In the entries below, find the line containing "ring dip: (151, 151)" and the line containing "middle dip: (185, 130)". Copy those two lines and everything between them exactly, and only that.

Available records.

+++

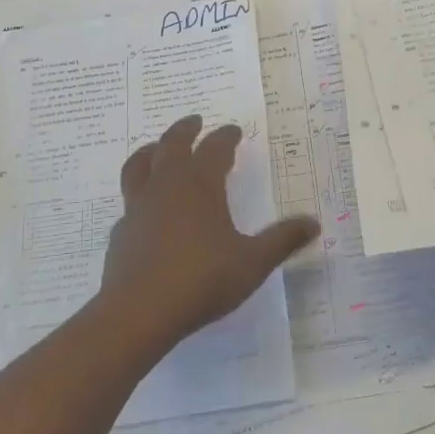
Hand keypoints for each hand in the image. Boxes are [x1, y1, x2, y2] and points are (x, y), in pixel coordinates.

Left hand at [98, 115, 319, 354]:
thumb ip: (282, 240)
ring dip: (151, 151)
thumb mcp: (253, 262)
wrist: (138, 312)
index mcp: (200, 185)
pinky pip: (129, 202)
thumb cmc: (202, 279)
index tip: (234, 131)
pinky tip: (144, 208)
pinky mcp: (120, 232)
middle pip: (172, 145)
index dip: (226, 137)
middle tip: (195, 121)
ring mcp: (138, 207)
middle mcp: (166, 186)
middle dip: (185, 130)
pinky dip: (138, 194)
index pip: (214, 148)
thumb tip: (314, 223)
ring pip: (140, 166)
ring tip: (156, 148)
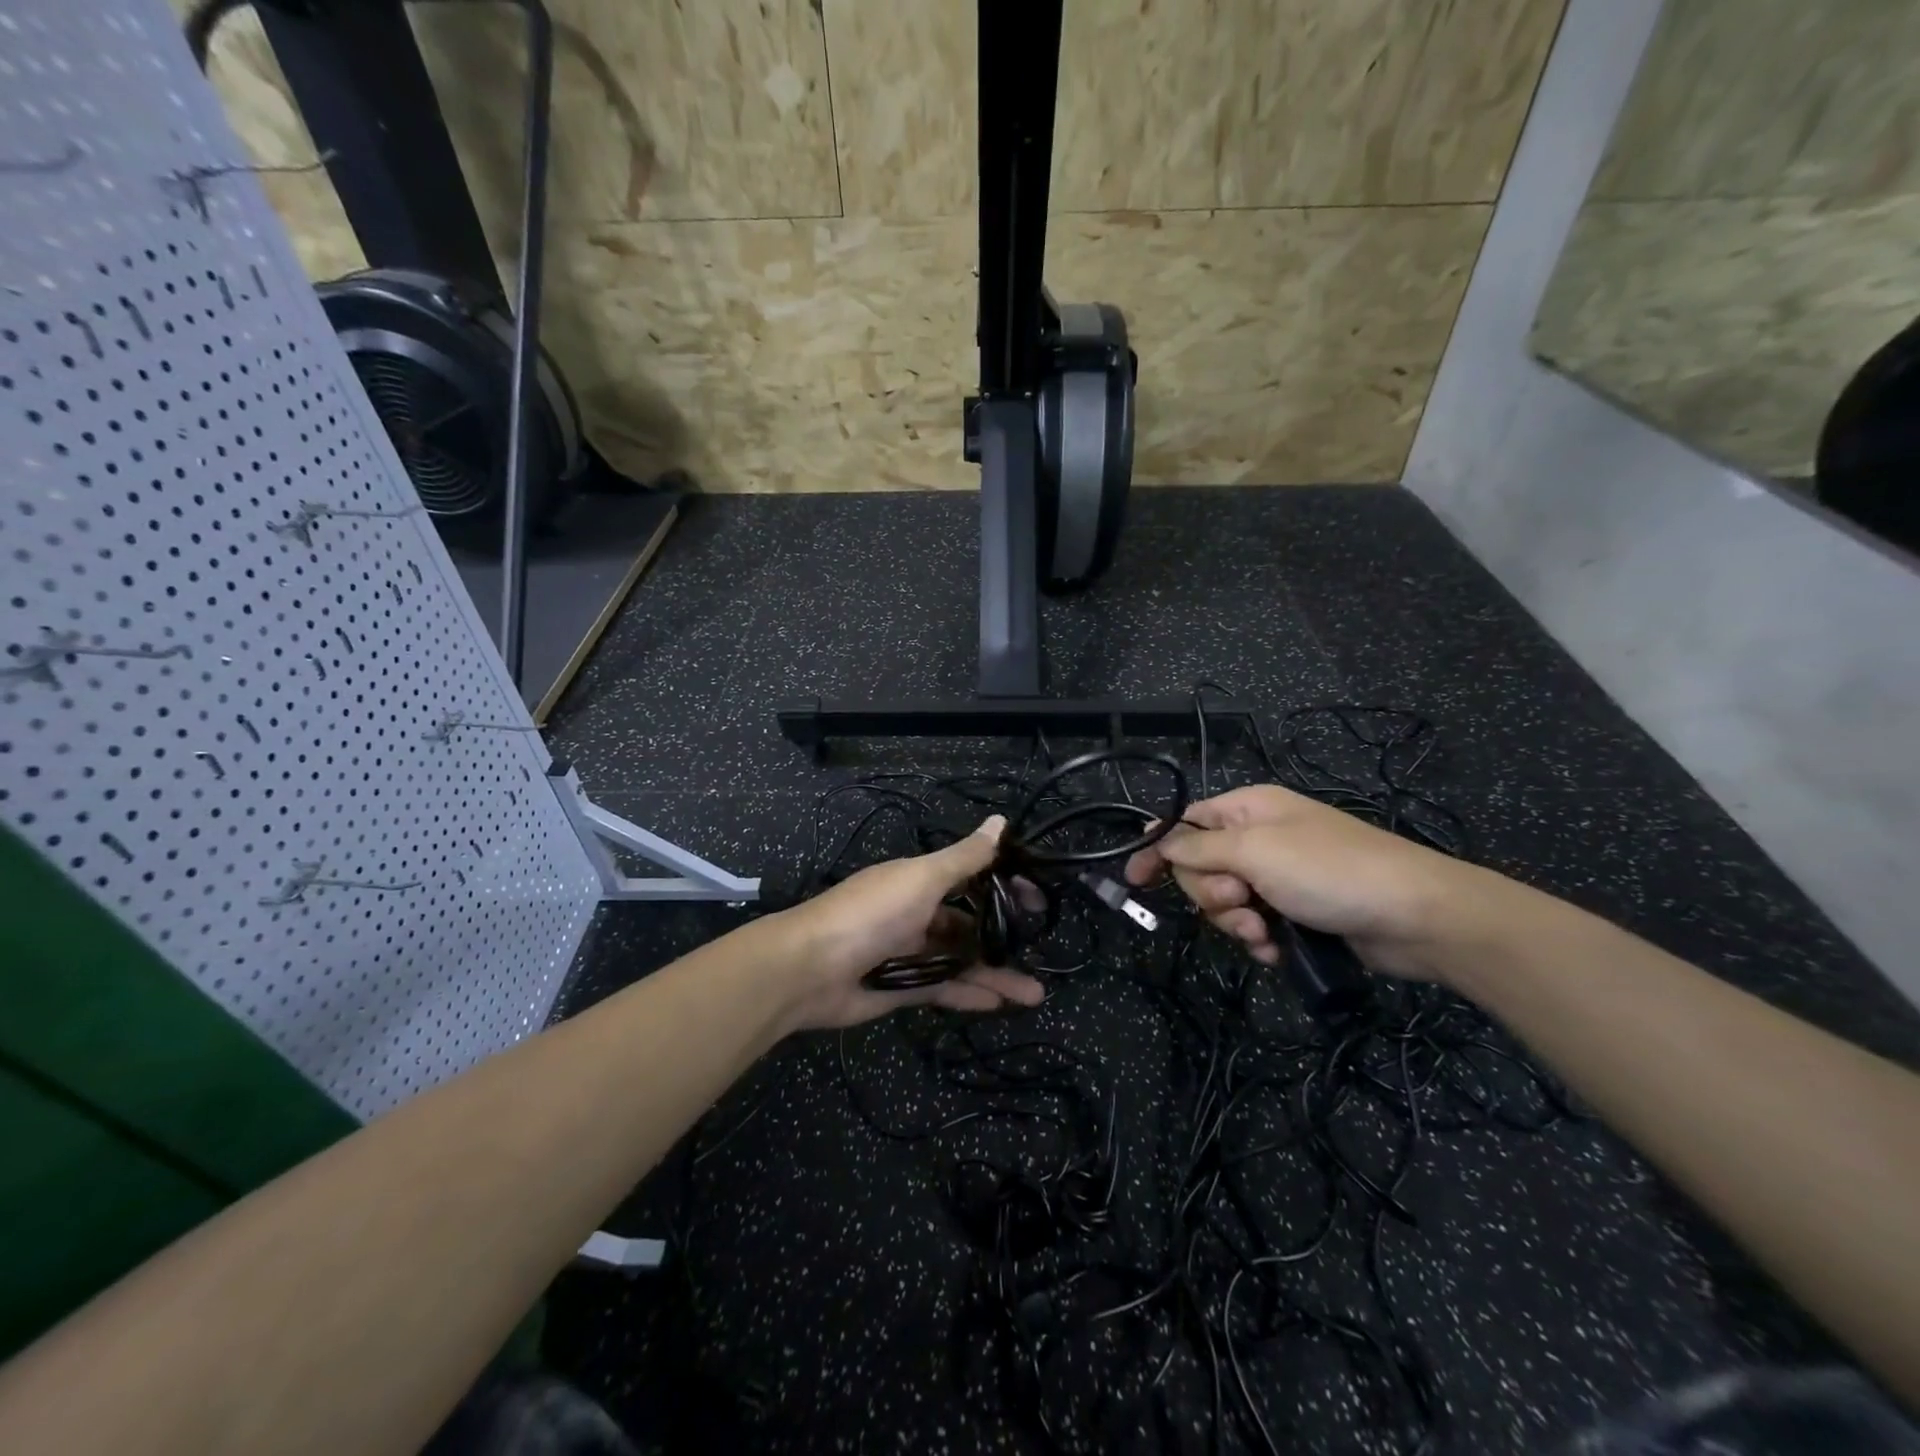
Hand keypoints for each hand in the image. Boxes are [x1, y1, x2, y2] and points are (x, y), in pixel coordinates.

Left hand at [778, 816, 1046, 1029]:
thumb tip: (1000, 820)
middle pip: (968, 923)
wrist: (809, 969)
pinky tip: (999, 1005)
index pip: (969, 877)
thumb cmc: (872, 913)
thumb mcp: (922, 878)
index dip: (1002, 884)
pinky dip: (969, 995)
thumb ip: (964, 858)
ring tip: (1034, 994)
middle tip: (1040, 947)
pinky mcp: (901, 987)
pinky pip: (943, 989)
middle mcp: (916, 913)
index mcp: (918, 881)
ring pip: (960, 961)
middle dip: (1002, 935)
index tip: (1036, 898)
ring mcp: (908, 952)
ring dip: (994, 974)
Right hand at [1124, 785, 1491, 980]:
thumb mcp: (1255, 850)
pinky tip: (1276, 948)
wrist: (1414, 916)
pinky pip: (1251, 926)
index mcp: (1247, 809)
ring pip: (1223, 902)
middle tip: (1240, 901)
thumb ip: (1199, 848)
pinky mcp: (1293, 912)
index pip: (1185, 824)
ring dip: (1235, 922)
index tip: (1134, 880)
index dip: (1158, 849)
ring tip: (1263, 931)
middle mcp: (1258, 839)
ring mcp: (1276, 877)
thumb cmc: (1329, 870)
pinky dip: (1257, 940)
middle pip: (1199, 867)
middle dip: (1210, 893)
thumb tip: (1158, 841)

+++

Response for this exercise.
ring dip: (151, 151)
thumb mcp: (253, 262)
wrist: (138, 312)
index mcp: (200, 185)
pinky pip: (129, 202)
thumb cmc: (202, 279)
index tip: (234, 131)
pinky tip: (144, 208)
pinky mcp: (120, 232)
middle pip: (172, 145)
index dip: (226, 137)
middle tip: (195, 121)
ring mcp: (138, 207)
middle mcp: (166, 186)
middle dip: (185, 130)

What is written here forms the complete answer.